# Help w 70 gallon algae control



## MiKyong (Jan 22, 2008)

I have a 70 gallon tank (18 inches tall) that has been set up for ~5 months. I have a pair of apistos and ~10 corys and ~10 serpae type tetras that I feed once a day. I have ADA soil and inject CO2. The lighting is 130 watts of CF (19 inches from the substrate level) and a 24 watt T5 (again 19 inches from the substate). (I removed an additional 130 watts of CF lighting 4 weeks ago when I first starting having algae issues.)

About a month ago I removed most of my fast growing Alternanthera reineckii 'Rosaefolia' because it had hair algae at the top of the plant (at water's surface) and because it was getting 'leggy'. I kept only a few stems tops that I could remove the algae from and replanted them. 

My problem is with continued and expanding hair algae and staghorn algae and spot algae. The hair and staghorn is appearing primarily on the long leaves of my Vallisneria spiralis (plants are anywhere from 14 inches to 30 inches so they have a large floating presence on the top of the tank) the amazon sword plants (including Echinodorus 'Ozelot Red') and very heavily on the Aponogeton crispus (and the plant's flowers - again, leaves ~20 - 24 inches long and floating on the surface) and the Cryptocoryne crispatula var. balansae.

I have manually removed as much of the algae as I can using a toothbrush and cotton swabs. I believe the problem, according to what I've researched here and elsewhere on the web, is 1) not enough circulation (the val, balansae and crispus are very dense in places), 2 poor macro nutrients (I don't fertilize except root tabs) and 3) low CO2.

I am ordering some small powerheads to improve circulation, especially in 'dead' spots where there is no water movement at the surface. (I currently have a 2213, 2217 on the tank). I will also increase water changes from ~25% once a week to 2-3 times per week. I will readjust the CO2 injection to get better consistency and I will start using Excel Flourish with each water change. (I don't use any test kits on the tank). 
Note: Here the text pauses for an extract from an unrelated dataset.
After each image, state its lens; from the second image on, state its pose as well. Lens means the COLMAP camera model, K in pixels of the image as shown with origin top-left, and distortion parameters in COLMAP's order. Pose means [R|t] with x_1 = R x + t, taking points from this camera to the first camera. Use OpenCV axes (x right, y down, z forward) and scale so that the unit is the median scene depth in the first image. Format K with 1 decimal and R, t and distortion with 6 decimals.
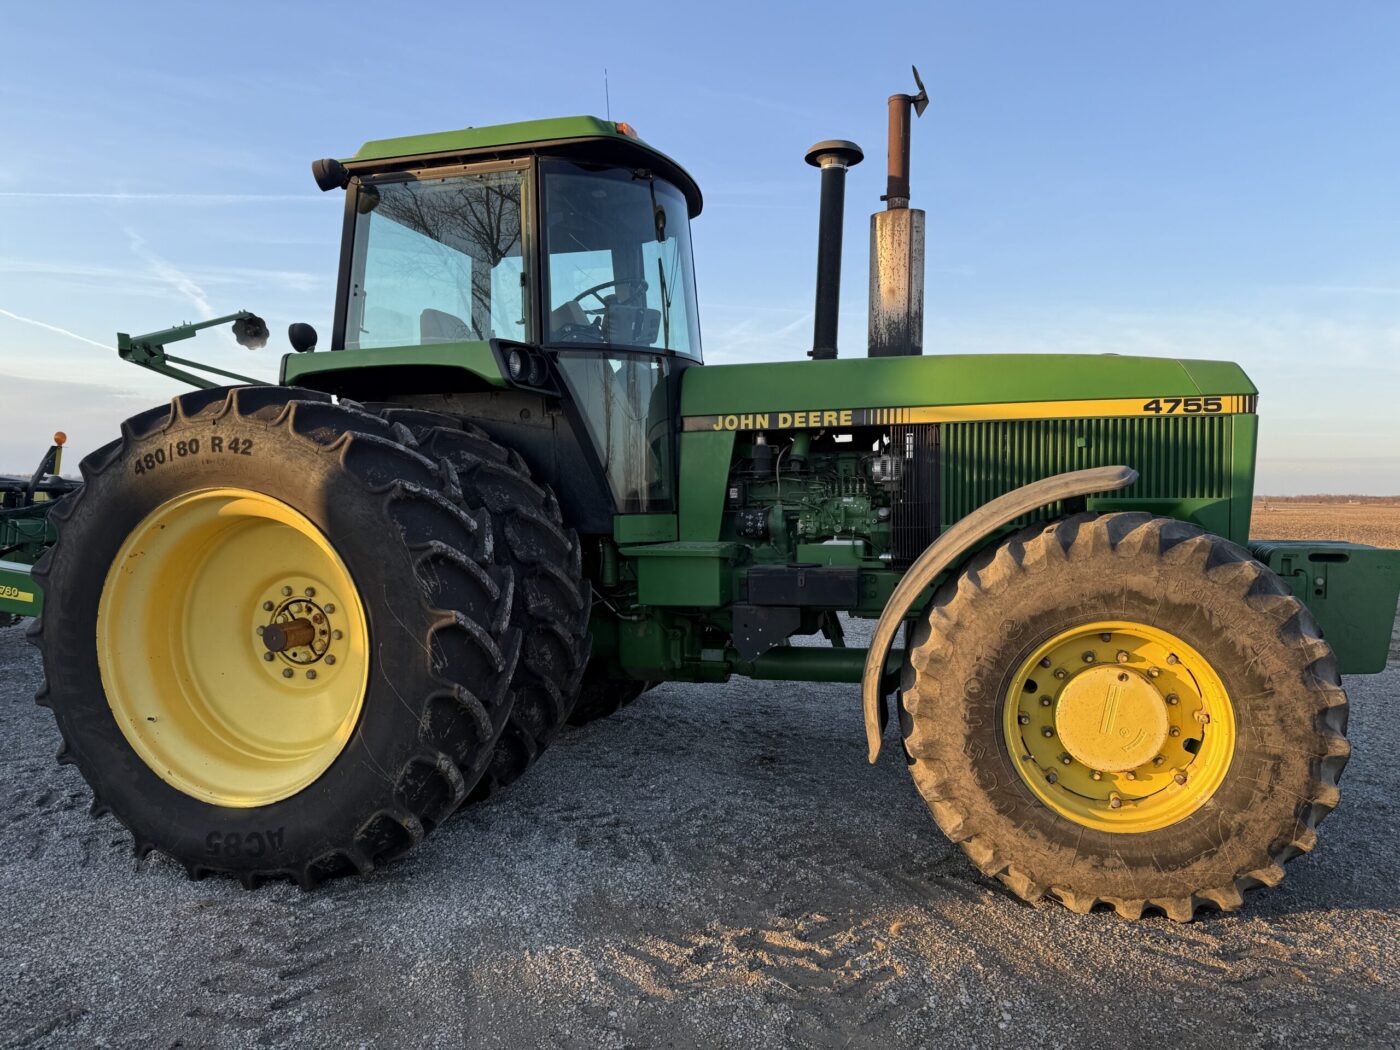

Does this sound like a reasonable approach? Also, if I trim the crispus leaves at substrate level will the plants grow back? What about the balansae? 

Any assistance is appreciated!

Thanks


----------



## MiKyong (Jan 22, 2008)

Here is a quick photo of the tank to give you and idea of the plants - most algae is on the floating plant leaves.


----------



## drIn8 (May 8, 2007)

The easiest solution is to buy pond/ tank algae control and follow the instructions. Takes about 1 month.


----------